When the social audio gold rush commenced in 2020, sex workers were among the many groups of people looking to connect over shared passions. In time, Twitter Spaces became the go-to platform because it was one of the few that didn’t flag them wholesale as high-risk users (violations on an individual basis still happen, often citing an abuse of community guidelines). For a while, Mastodon had a thriving scene called Switter—since 2018, some 430,000 people used it to gather resources, bond, and safely vet clients—but in March 2022 it shut down in response to legislation like Australia’s Online Safety Act and the Stop Enabling Sex Traffickers Act and Fight Online Sex Trafficking Act (SESTA-FOSTA) in the US. Critics believe such regulations do more to criminalize sex work than protect users. Twitter Spaces remains an outlier, one of the rare audio outlets for sex workers that has yet to dissipate.
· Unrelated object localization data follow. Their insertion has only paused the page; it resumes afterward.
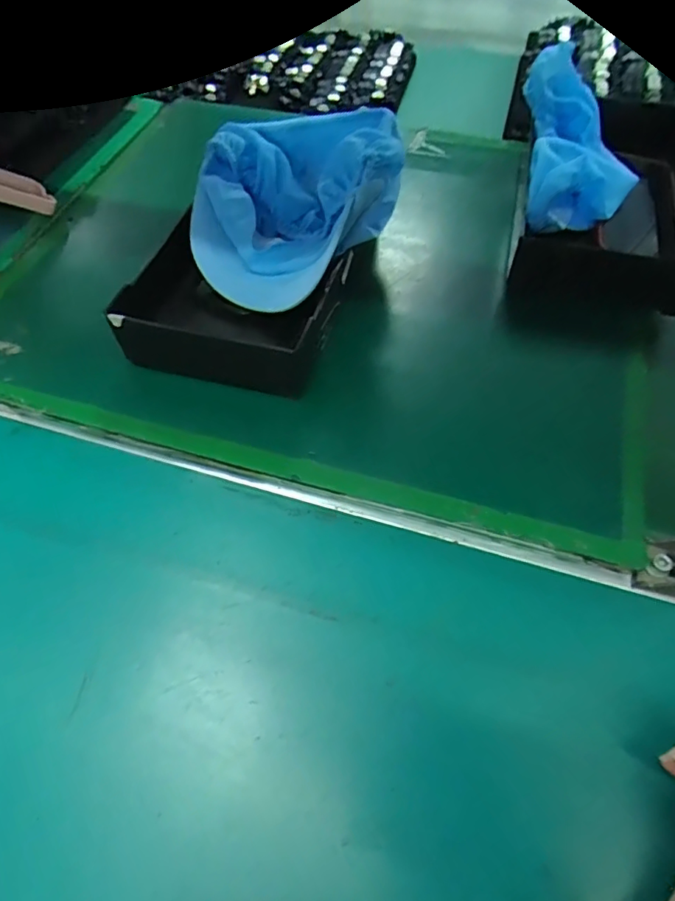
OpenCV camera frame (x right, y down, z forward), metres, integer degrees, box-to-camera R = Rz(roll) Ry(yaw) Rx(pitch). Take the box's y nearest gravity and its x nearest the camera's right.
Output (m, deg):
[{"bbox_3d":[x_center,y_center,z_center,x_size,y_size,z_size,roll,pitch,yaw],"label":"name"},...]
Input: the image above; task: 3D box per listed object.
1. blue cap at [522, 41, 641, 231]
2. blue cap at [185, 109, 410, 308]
[{"bbox_3d":[0.231,-0.277,0.526,0.103,0.090,0.168,6,57,6],"label":"blue cap"},{"bbox_3d":[-0.037,-0.221,0.492,0.173,0.122,0.181,-1,56,1],"label":"blue cap"}]

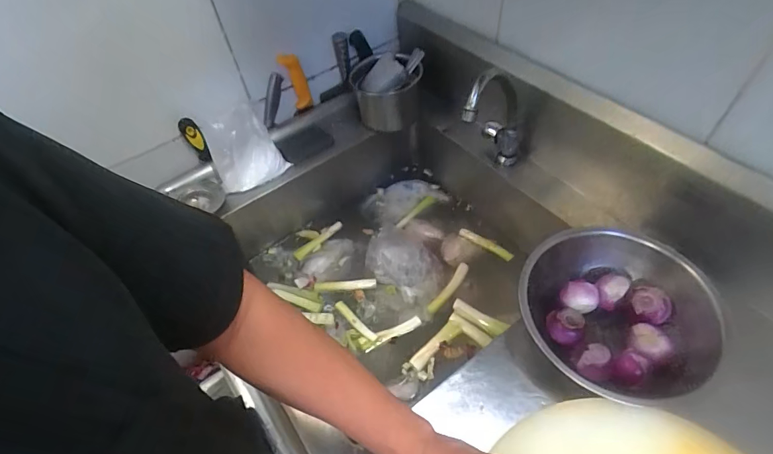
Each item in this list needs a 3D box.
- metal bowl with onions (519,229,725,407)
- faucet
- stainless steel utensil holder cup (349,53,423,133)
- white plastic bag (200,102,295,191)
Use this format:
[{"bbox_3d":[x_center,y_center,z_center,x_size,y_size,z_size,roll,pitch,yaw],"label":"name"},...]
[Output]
[{"bbox_3d":[0.316,0.122,0.573,0.224,0.092,0.218,-3,52,4],"label":"metal bowl with onions"},{"bbox_3d":[0.181,-0.186,0.709,0.073,0.276,0.091,31,95,26],"label":"faucet"},{"bbox_3d":[0.001,-0.283,0.871,0.136,0.118,0.120,2,52,8],"label":"stainless steel utensil holder cup"},{"bbox_3d":[-0.276,-0.153,0.788,0.123,0.130,0.092,-31,55,-17],"label":"white plastic bag"}]

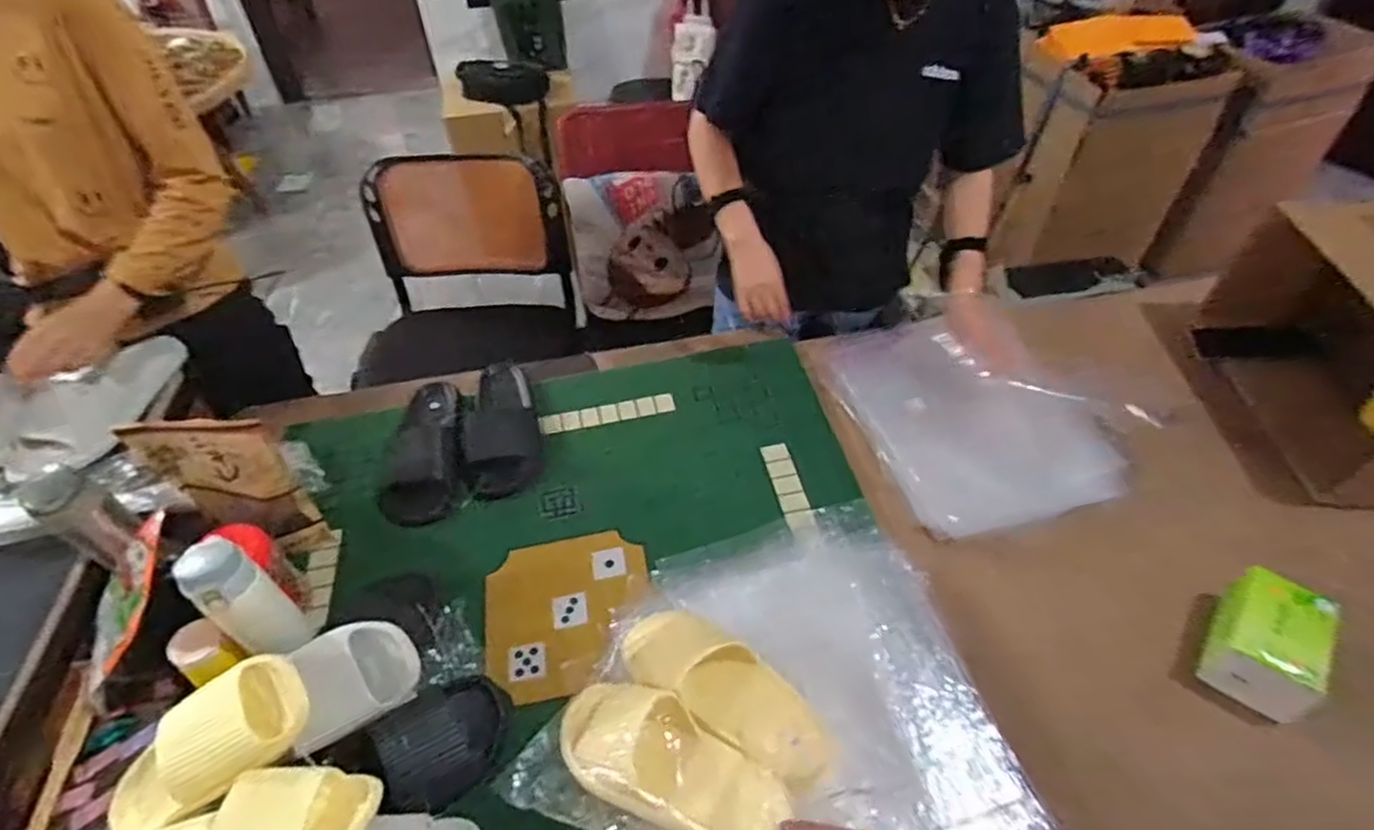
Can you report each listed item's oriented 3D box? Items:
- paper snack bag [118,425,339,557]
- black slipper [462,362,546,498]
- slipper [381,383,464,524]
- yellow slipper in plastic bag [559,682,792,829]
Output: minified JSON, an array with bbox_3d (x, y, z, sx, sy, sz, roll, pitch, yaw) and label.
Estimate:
[{"bbox_3d":[-0.592,0.094,0.887,0.172,0.211,0.060,6,48,7],"label":"paper snack bag"},{"bbox_3d":[-0.294,0.012,1.097,0.115,0.067,0.250,-8,47,-6],"label":"black slipper"},{"bbox_3d":[-0.407,0.045,1.051,0.122,0.074,0.262,-5,47,-3],"label":"slipper"},{"bbox_3d":[-0.030,0.335,0.665,0.278,0.080,0.109,12,46,36],"label":"yellow slipper in plastic bag"}]

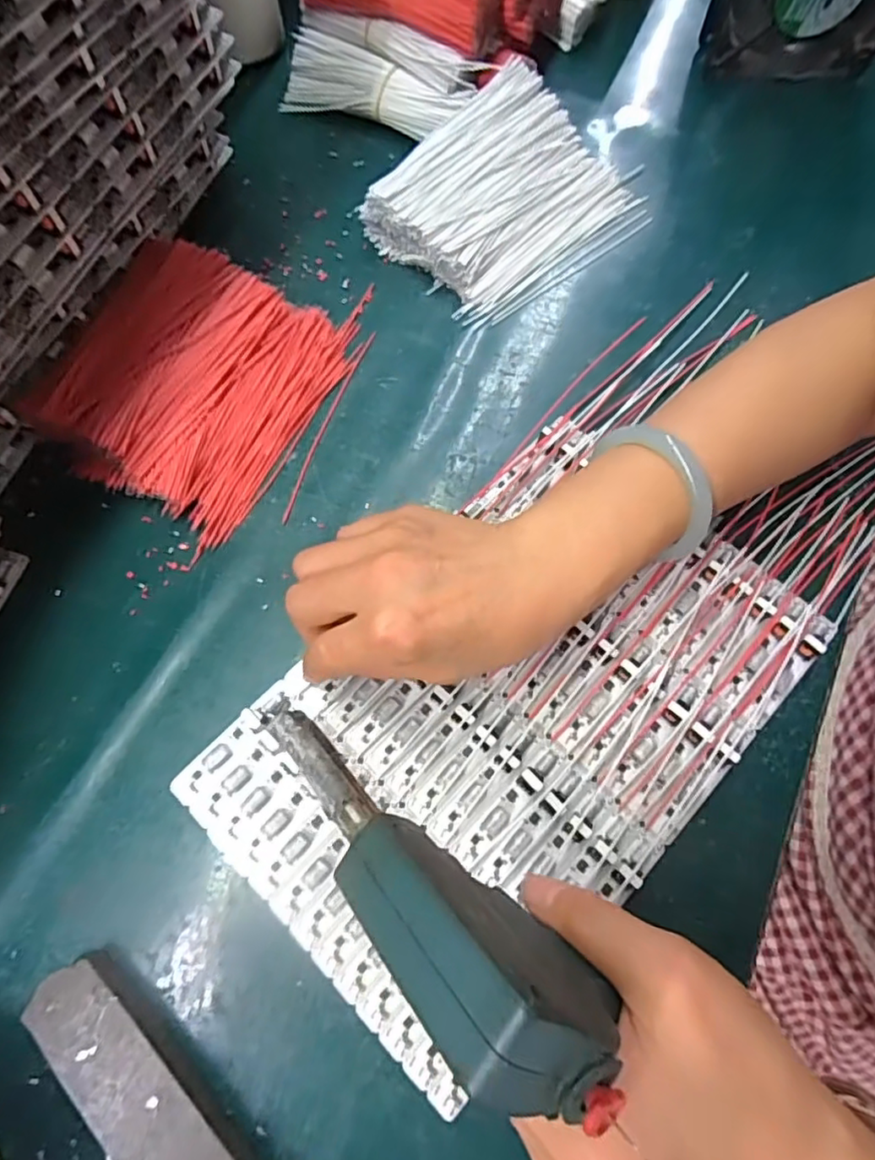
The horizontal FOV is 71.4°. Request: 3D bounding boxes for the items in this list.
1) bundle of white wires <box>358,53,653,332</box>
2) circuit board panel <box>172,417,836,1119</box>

The best of these discussions, like the one where Hoochie Papa professed his love of eating ass, ping pong from topic to topic with the ease of listening in on a private group chat. These informal gatherings vary in presentation: Most are on-the-fly, others are scheduled and promoted in advance, and topics run the gamut. It’s all a matter of who you follow and what you’re looking for, but most operate in the manner of dynamic discussions among people with shared interests.
I’ve eavesdropped on conversations about everything from modern dating and industry gossip (one engaging chat broached the topic of who is and isn’t safe to work with) to the regressive ban on DEI programs in colleges across Florida. Sex is still paramount in some of these bustling audio dens, like in the case of adult performer Gudda So Savage, who occasionally hosts late-night Spaces in the manner of a classic “phone bone,” conducting dirty-talk with fellow participants.
There is an acrobatic use of Spaces that many participants wield. The chats are deeply collaborative, educational, and occasionally erotically charged. The form appeals to the ease of personalized exchange, the very business sex workers have built an industry, and economy, on. (I never once came across someone using Spaces to sell sex outright—people generally just want to share their experiences and talk about their day—though I imagine those chats exist as well.)